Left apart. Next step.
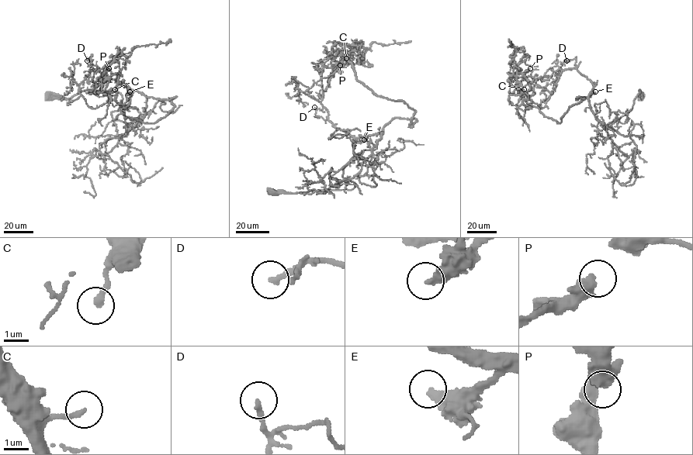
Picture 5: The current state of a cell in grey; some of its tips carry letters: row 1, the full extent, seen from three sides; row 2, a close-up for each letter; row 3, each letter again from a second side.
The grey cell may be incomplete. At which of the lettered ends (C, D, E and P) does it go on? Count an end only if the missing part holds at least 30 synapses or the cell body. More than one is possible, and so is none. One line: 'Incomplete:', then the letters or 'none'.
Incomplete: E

§ §

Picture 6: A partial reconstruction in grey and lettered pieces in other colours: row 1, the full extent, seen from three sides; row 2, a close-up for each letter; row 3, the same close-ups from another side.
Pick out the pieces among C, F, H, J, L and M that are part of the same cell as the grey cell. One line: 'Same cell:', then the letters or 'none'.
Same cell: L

§ §

### Task description
For the string "side", go line by line through the material and copy every line that has it.

### Answer to this exercise
Picture 5: The current state of a cell in grey; some of its tips carry letters: row 1, the full extent, seen from three sides; row 2, a close-up for each letter; row 3, each letter again from a second side.
Picture 6: A partial reconstruction in grey and lettered pieces in other colours: row 1, the full extent, seen from three sides; row 2, a close-up for each letter; row 3, the same close-ups from another side.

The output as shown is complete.